● **TASK STATEMENT**
Present the lines of the material as a Markdown table with the columns Row and Material line. Start at the first line and end at the line that contains "งานสตรีทอาร์ตท", include both ends, and leave out blank lines.

● **EXTRACTED DATA**
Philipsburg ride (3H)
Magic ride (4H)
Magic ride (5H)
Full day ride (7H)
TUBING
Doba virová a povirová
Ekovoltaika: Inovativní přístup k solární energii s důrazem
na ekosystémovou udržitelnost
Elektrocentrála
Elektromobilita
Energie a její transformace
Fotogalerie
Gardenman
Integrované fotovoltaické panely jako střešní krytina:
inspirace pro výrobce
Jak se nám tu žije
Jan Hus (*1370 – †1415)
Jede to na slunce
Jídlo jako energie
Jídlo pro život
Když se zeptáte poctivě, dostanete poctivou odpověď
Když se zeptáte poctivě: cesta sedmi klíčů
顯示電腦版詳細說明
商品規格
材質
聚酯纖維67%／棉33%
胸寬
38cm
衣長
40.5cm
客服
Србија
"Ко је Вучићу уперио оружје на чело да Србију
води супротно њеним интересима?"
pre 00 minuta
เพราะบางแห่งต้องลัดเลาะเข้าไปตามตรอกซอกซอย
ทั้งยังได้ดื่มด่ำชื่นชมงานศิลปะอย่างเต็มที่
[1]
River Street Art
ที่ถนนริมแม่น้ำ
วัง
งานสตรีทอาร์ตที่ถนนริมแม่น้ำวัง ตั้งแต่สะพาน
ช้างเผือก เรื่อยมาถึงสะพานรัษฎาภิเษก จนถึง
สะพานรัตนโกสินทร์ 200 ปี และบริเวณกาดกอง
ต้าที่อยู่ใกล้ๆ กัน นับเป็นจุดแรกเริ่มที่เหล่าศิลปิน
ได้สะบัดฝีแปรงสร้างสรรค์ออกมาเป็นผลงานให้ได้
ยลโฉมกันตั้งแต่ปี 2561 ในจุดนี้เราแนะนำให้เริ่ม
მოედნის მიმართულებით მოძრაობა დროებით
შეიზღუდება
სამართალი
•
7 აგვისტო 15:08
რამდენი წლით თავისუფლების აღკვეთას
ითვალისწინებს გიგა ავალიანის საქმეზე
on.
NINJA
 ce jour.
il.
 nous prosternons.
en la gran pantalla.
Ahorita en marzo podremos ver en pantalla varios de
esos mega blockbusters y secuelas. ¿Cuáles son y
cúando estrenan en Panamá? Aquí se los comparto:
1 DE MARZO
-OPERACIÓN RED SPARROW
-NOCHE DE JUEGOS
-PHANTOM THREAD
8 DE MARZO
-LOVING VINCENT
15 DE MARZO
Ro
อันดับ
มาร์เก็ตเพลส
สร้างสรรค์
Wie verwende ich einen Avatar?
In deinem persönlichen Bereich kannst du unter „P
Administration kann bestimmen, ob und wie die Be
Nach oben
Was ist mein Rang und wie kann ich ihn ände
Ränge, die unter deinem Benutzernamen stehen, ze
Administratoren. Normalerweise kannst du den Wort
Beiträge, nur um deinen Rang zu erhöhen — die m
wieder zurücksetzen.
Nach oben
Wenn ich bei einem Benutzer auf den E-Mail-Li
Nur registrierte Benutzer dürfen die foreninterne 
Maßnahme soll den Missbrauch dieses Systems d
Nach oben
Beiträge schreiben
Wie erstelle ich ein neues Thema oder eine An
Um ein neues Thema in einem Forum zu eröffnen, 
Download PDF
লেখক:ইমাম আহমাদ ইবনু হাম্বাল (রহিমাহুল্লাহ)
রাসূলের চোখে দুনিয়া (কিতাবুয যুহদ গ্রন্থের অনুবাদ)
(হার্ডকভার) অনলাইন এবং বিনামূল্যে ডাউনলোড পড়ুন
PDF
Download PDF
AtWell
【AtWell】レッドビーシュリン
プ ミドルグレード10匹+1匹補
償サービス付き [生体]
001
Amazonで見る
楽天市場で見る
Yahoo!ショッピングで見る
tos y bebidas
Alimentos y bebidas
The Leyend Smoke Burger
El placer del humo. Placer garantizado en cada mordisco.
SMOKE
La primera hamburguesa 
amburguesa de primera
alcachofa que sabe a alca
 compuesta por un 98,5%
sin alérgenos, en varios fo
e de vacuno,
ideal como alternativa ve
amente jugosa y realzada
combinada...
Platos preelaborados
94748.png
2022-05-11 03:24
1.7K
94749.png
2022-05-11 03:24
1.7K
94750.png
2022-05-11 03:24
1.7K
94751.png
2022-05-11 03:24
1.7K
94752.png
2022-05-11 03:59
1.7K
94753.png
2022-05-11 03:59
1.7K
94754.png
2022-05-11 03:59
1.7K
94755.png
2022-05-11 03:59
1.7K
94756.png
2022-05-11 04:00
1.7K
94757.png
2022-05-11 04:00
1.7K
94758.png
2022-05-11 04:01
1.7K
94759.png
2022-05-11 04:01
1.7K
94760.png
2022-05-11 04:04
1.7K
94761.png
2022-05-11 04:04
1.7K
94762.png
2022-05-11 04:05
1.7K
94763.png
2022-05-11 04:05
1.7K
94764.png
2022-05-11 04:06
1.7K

● **RESPONSE TO THE TASK**
| Row | Material line |
|---|---|
| 1 | Philipsburg ride (3H) |
| 2 | Magic ride (4H) |
| 3 | Magic ride (5H) |
| 4 | Full day ride (7H) |
| 5 | TUBING |
| 6 | Doba virová a povirová |
| 7 | Ekovoltaika: Inovativní přístup k solární energii s důrazem |
| 8 | na ekosystémovou udržitelnost |
| 9 | Elektrocentrála |
| 10 | Elektromobilita |
| 11 | Energie a její transformace |
| 12 | Fotogalerie |
| 13 | Gardenman |
| 14 | Integrované fotovoltaické panely jako střešní krytina: |
| 15 | inspirace pro výrobce |
| 16 | Jak se nám tu žije |
| 17 | Jan Hus (*1370 – †1415) |
| 18 | Jede to na slunce |
| 19 | Jídlo jako energie |
| 20 | Jídlo pro život |
| 21 | Když se zeptáte poctivě, dostanete poctivou odpověď |
| 22 | Když se zeptáte poctivě: cesta sedmi klíčů |
| 23 | 顯示電腦版詳細說明 |
| 24 | 商品規格 |
| 25 | 材質 |
| 26 | 聚酯纖維67%／棉33% |
| 27 | 胸寬 |
| 28 | 38cm |
| 29 | 衣長 |
| 30 | 40.5cm |
| 31 | 客服 |
| 32 | Србија |
| 33 | "Ко је Вучићу уперио оружје на чело да Србију |
| 34 | води супротно њеним интересима?" |
| 35 | pre 00 minuta |
| 36 | เพราะบางแห่งต้องลัดเลาะเข้าไปตามตรอกซอกซอย |
| 37 | ทั้งยังได้ดื่มด่ำชื่นชมงานศิลปะอย่างเต็มที่ |
| 38 | [1] |
| 39 | River Street Art |
| 40 | ที่ถนนริมแม่น้ำ |
| 41 | วัง |
| 42 | งานสตรีทอาร์ตที่ถนนริมแม่น้ำวัง ตั้งแต่สะพาน |